Recorded data -
□ □ □ □ □ □ □

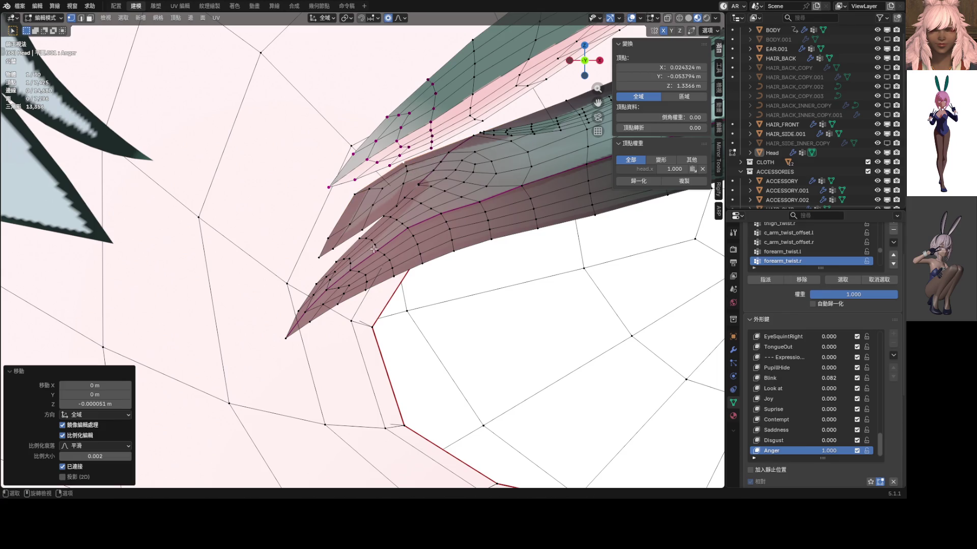
pyautogui.press('g')
pyautogui.scroll(-4, 416, 260)
pyautogui.scroll(-2, 418, 258)
pyautogui.click(420, 261)
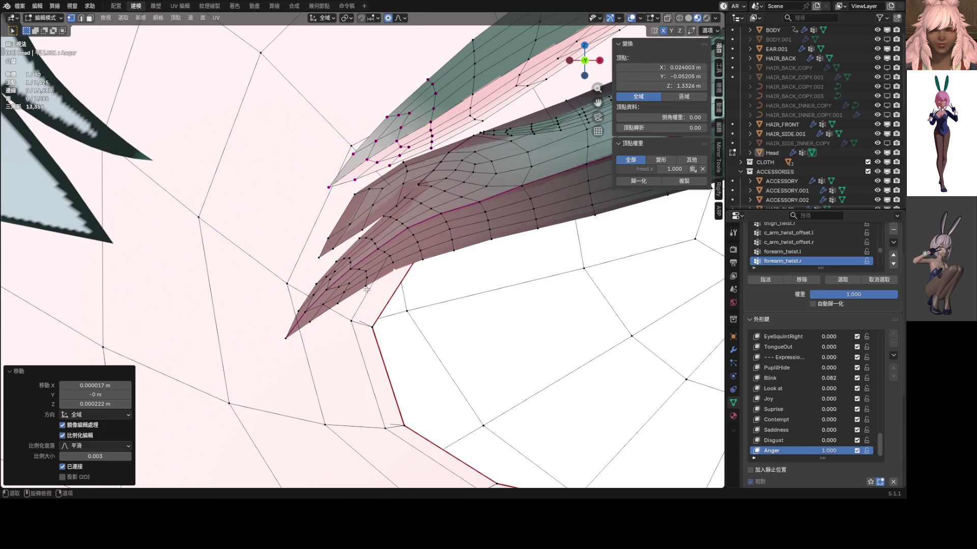
pyautogui.scroll(-3, 304, 321)
pyautogui.scroll(-2, 363, 280)
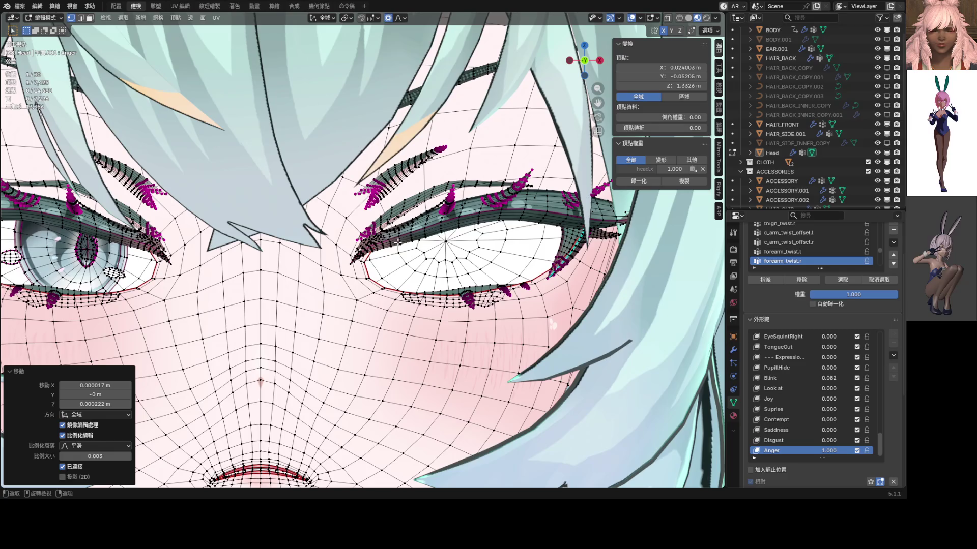
# - Center both eyes and preview the face in Object Mode
pyautogui.keyDown('shift'); pyautogui.moveTo(344, 240); pyautogui.dragTo(401, 242, button='middle'); pyautogui.keyUp('shift')
pyautogui.press('ctrl+Tab')
pyautogui.click(220, 244)
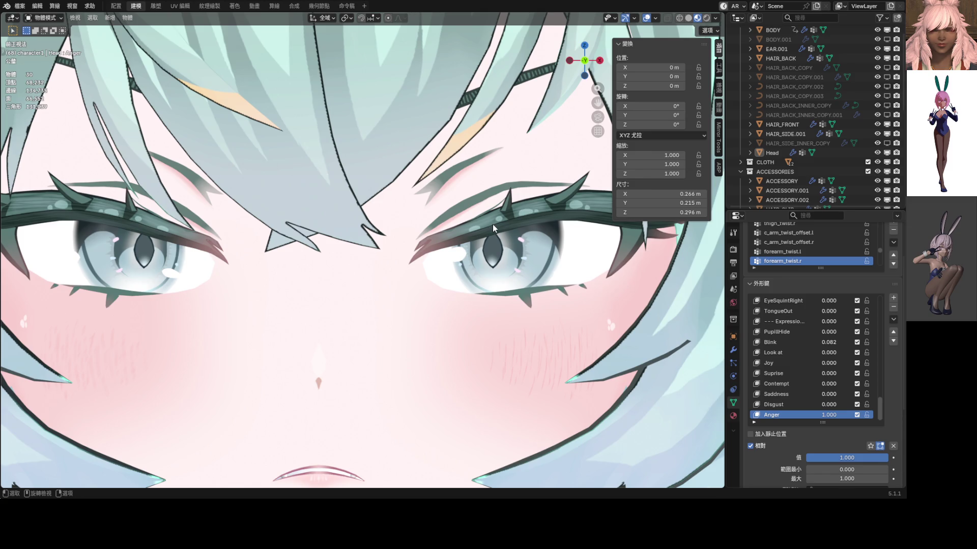
pyautogui.press('ctrl+Tab')
# - Back in Edit Mode, apply three soft-falloff nudges to the lash
pyautogui.click(535, 220)
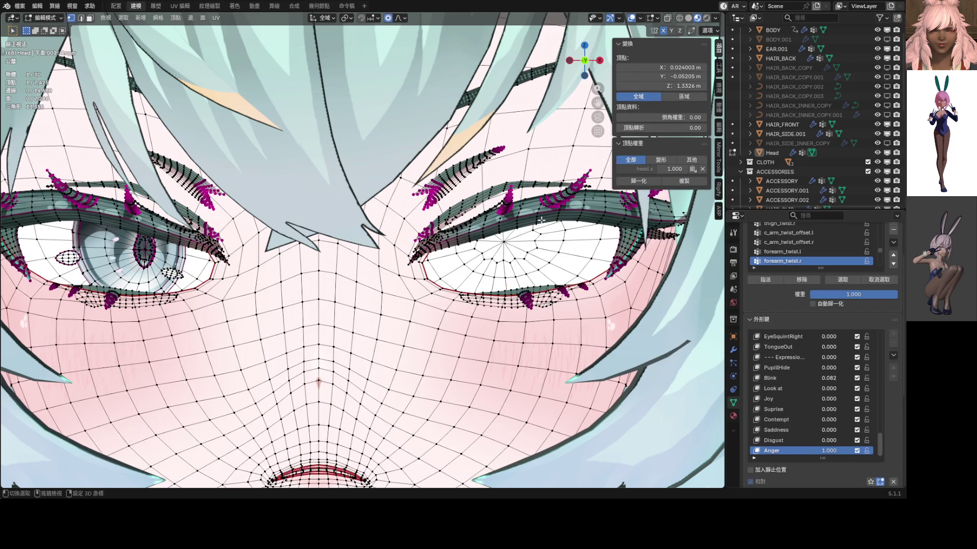
pyautogui.scroll(5, 546, 217)
pyautogui.scroll(3, 496, 245)
pyautogui.scroll(2, 458, 261)
pyautogui.keyDown('shift'); pyautogui.moveTo(457, 261); pyautogui.dragTo(502, 195, button='middle'); pyautogui.keyUp('shift')
pyautogui.press('g')
pyautogui.click(501, 194)
pyautogui.press('g')
pyautogui.scroll(-4, 492, 181)
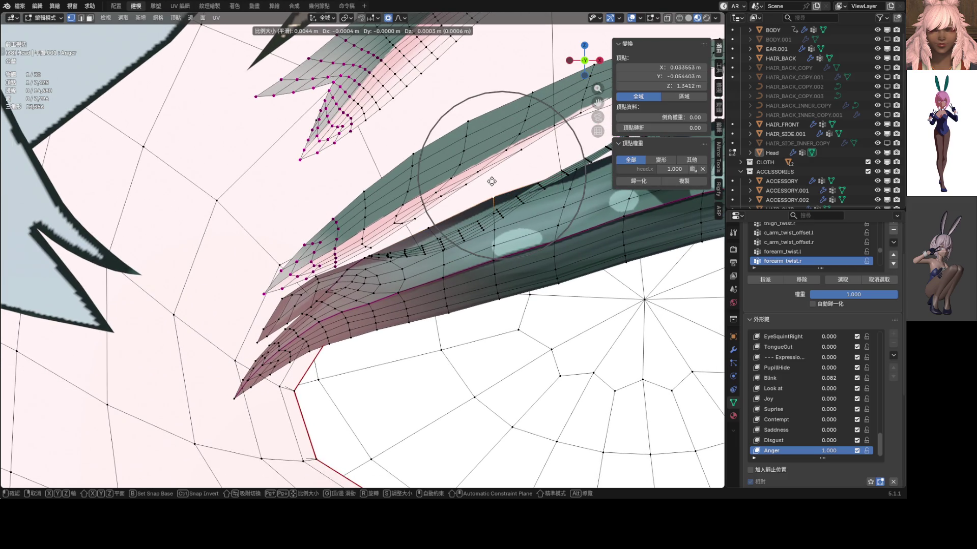
pyautogui.click(492, 182)
pyautogui.keyDown('shift'); pyautogui.moveTo(492, 181); pyautogui.dragTo(522, 156, button='middle'); pyautogui.keyUp('shift')
pyautogui.press('g')
pyautogui.scroll(-1, 415, 204)
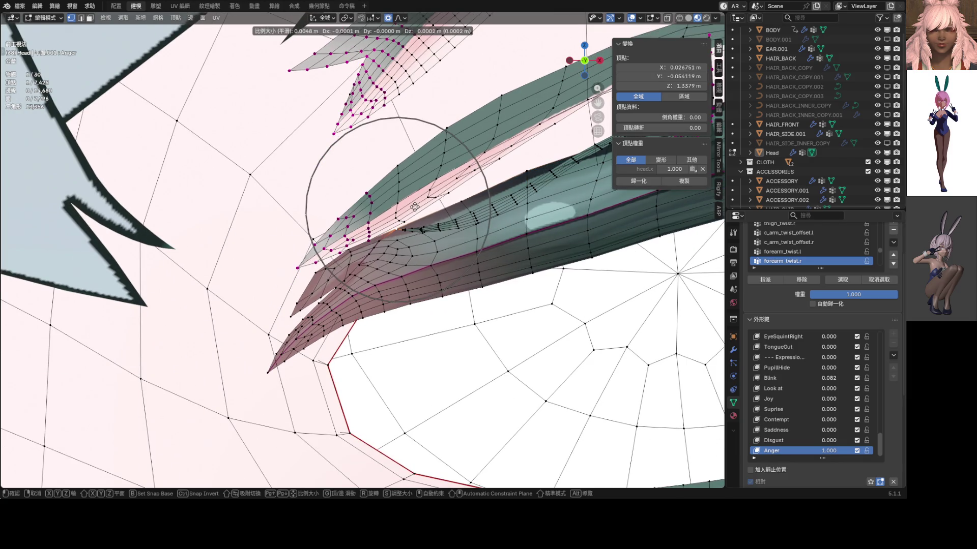
pyautogui.click(413, 203)
# - Reshape several lash vertices together, then softly move a single lash vertex
pyautogui.keyDown('shift'); pyautogui.moveTo(354, 253); pyautogui.dragTo(378, 229, button='middle'); pyautogui.keyUp('shift')
pyautogui.keyDown('shift'); pyautogui.click(369, 229); pyautogui.keyUp('shift')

□ □ □ □ □ □ □

When a line carries an image, skip the image and repeat everything else above exactly as written.

pyautogui.press('g')
pyautogui.scroll(-4, 416, 260)
pyautogui.scroll(-2, 418, 258)
pyautogui.click(420, 261)
pyautogui.scroll(-3, 304, 321)
pyautogui.scroll(-2, 363, 280)
# - Center both eyes and preview the face in Object Mode
pyautogui.keyDown('shift'); pyautogui.moveTo(344, 240); pyautogui.dragTo(401, 242, button='middle'); pyautogui.keyUp('shift')
pyautogui.press('ctrl+Tab')
pyautogui.click(220, 244)
pyautogui.press('ctrl+Tab')
# - Back in Edit Mode, apply three soft-falloff nudges to the lash
pyautogui.click(535, 220)
pyautogui.scroll(5, 546, 217)
pyautogui.scroll(3, 496, 245)
pyautogui.scroll(2, 458, 261)
pyautogui.keyDown('shift'); pyautogui.moveTo(457, 261); pyautogui.dragTo(502, 195, button='middle'); pyautogui.keyUp('shift')
pyautogui.press('g')
pyautogui.click(501, 194)
pyautogui.press('g')
pyautogui.scroll(-4, 492, 181)
pyautogui.click(492, 182)
pyautogui.keyDown('shift'); pyautogui.moveTo(492, 181); pyautogui.dragTo(522, 156, button='middle'); pyautogui.keyUp('shift')
pyautogui.press('g')
pyautogui.scroll(-1, 415, 204)
pyautogui.click(413, 203)
# - Reshape several lash vertices together, then softly move a single lash vertex
pyautogui.keyDown('shift'); pyautogui.moveTo(354, 253); pyautogui.dragTo(378, 229, button='middle'); pyautogui.keyUp('shift')
pyautogui.keyDown('shift'); pyautogui.click(369, 229); pyautogui.keyUp('shift')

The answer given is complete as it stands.